§ SUPPLIED PASSAGE
start
Packet captures that outlive the box: forensic evidence streamed to object storage
Packet captures that outlive the box: forensic evidence streamed to object storage
Local disk fills, instances get recycled, evidence evaporates. Streaming captures and compliance archives straight to S3 turns "we think it happened" into "here is the file".
The decision this framework is for
You run a network control plane that sometimes sees something it does not like — an anomalous client, a geo-velocity jump, a policy violation worth investigating later. So you capture packets. The naive version writes a .pcap to local disk and moves on. That works right up until the host reboots, the autoscaler recycles the instance, or the disk fills and your log rotation quietly eats the one file the auditor wanted six weeks later.
This framework is for the moment you decide that forensic evidence has a different lifecycle than the box that produced it. In vpn-control-plane, that decision is split across two modules: src/forensic/ForensicCapture.ts, which produces short rolling packet captures on demand, and src/storage/BackupService.ts, which pushes sealed compliance and audit artifacts to an S3-compatible store via @aws-sdk/client-s3@^3.1054.0. The interesting design question is not "how do I call S3." It is: which artifacts are ephemeral, which must be durable, and where exactly is the seam between the two? Get that boundary wrong and you either pay to store noise forever or you lose the one capture that mattered.
The framework
Call it the Durable Evidence Lifecycle. Five steps, in order:
- Capture under a budget — produce evidence with hard bounds on duration, size, and frequency, so a flood of triggers cannot fill the disk.
- Record the pointer, not the payload — persist a small database row that locates the artifact, so the system can reason about evidence it is not holding in memory.
- Cross the durability seam explicitly — move artifacts you intend to keep across a named boundary (local provider → object storage) instead of hoping the disk survives.
- Make offload best-effort, never blocking — an S3 outage must not block the capture, the seal, or the shutdown that produced the evidence.
- Rotate from both ends — evict locally by a size/count budget; delete remotely by a retention key. One key, two lifecycles.
end
§ STATED PROBLEM 1
Set down, word for word, the part of the packet-capture article that begins at the words "The decision this" and ends after "six weeks later.".
§ STATED PROBLEM 2
Please carry the packet-capture article forward, starting right after its final sentence.

§ GIVEN MATERIAL
start
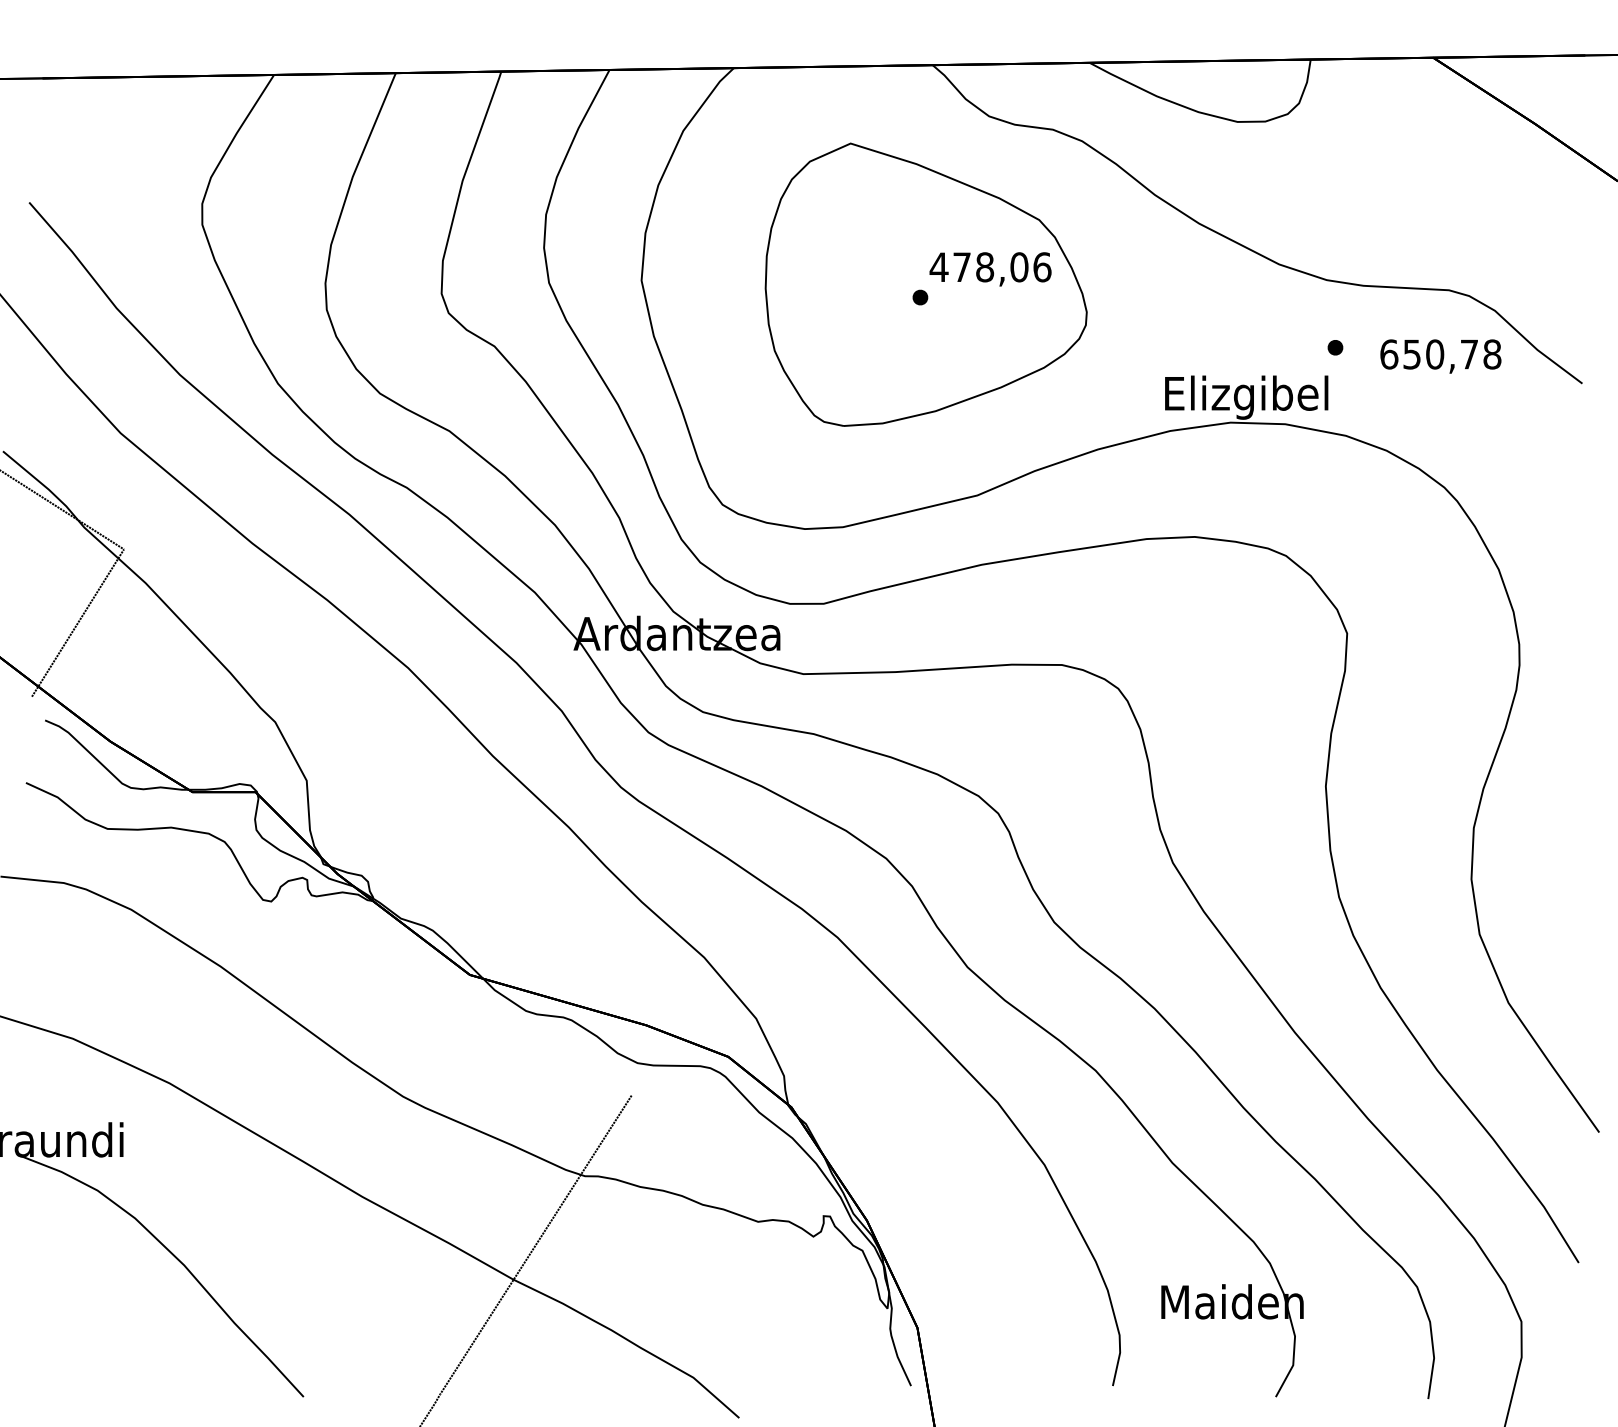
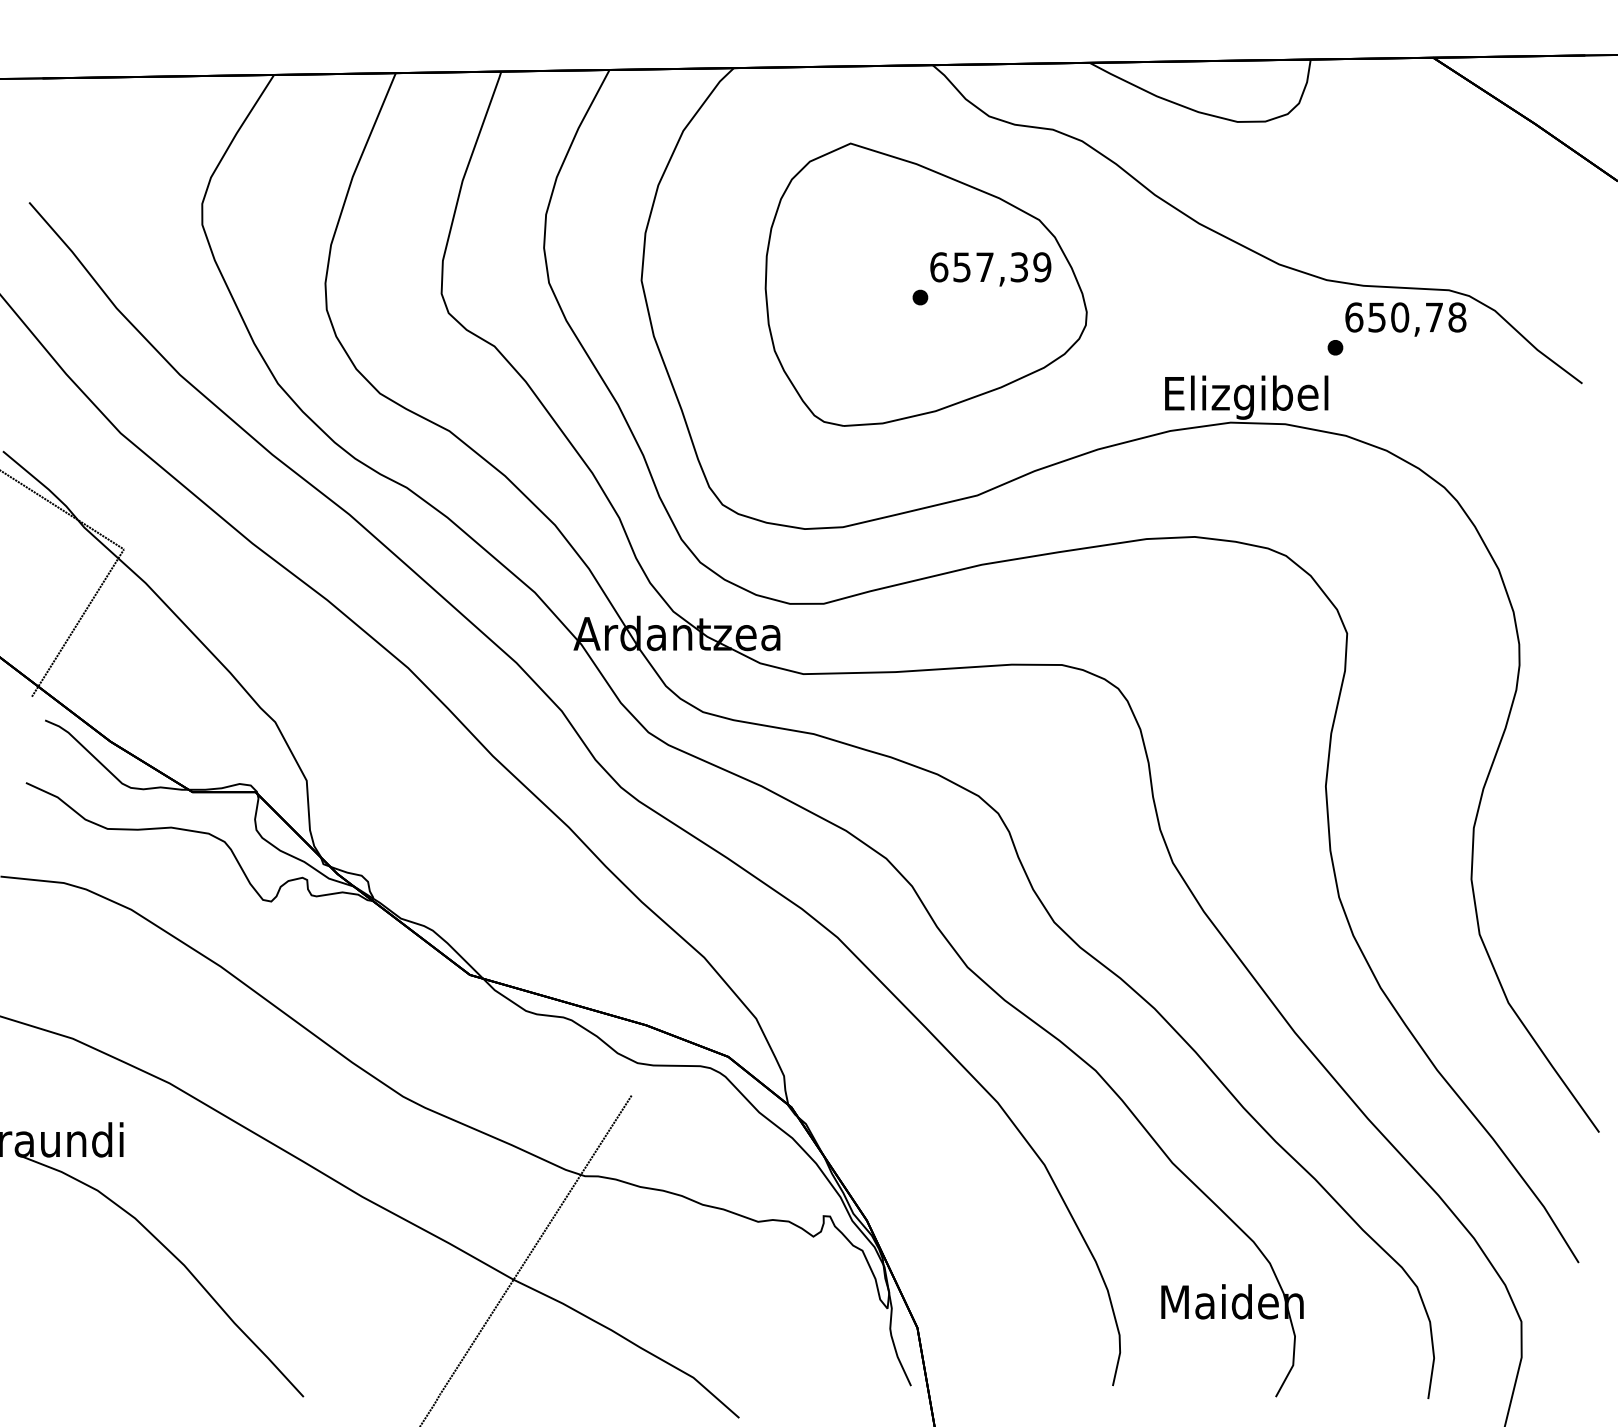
text at (990, 267): 478,06 -> 657,39
text at (1440, 356) position: (1440, 356) -> (1405, 319)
end
§ WRITTEN RESPONSE 1
The decision this framework is for
You run a network control plane that sometimes sees something it does not like — an anomalous client, a geo-velocity jump, a policy violation worth investigating later. So you capture packets. The naive version writes a .pcap to local disk and moves on. That works right up until the host reboots, the autoscaler recycles the instance, or the disk fills and your log rotation quietly eats the one file the auditor wanted six weeks later.

§ WRITTEN RESPONSE 2
The point of naming it is that each step maps to a real seam in the code, and each seam is a place where a careless implementation silently loses evidence.
Each step with one paragraph of explanation
Capture under a budget. Evidence collection is itself a denial-of-service vector. If every anomaly spawns an unbounded tcpdump, the first noisy client fills your disk and you stop capturing the quiet attacker. So the producer must enforce ceilings before it spawns anything. Record the pointer, not the payload. The capture file lives on disk; the database holds a row that says where it is, how big it is, and why it exists. That row is what the rest of the system queries — the admin UI lists captures without reading a single packet. Cross the durability seam explicitly. Local disk and object storage are different reliability domains. The code makes that a real interface boundary, not an if statement buried in a handler. Make offload best-effort. The whole reason you capture evidence is that something is already going wrong; the offload path cannot add a new failure mode to the path that seals it. Rotate from both ends. Local storage is bounded by operational limits (you only have so much disk); remote storage is bounded by retention policy (legal/compliance windows). They expire on different clocks, so deletion has to be addressable independently.
Walk the framework through a real artifact in the target repo
Start with capture under a budget. ForensicCapture.maybeCapture is gated before it ever touches the network:
async maybeCapture(req: CaptureRequest): Promise<void> {
const sev = req.severity ?? 'medium';
if (SEV_ORDER[sev] < SEV_ORDER[this.opts.minSeverity]) return;
const now = Date.now();
const last = this.lastByCn.get(req.cn) ?? 0;
if (now - last < this.opts.perCnCooldownMs) return;
if (this.active.has(req.cn)) return;
this.lastByCn.set(req.cn, now);
this.active.set(req.cn, now);
Three guards, all before any work: a severity floor (minSeverity), a per-common-name cooldown (perCnCooldownMs), and an in-flight de-dupe (active). A client that trips an anomaly detector every two seconds gets exactly one capture per cooldown window, not a fork bomb of tcpdump processes. The budget is declared in ForensicCaptureOptions, validated by Zod in src/forensic/types.ts, so durationSec, maxFiles, maxBytes, and snaplen are all positive integers by construction rather than by hope.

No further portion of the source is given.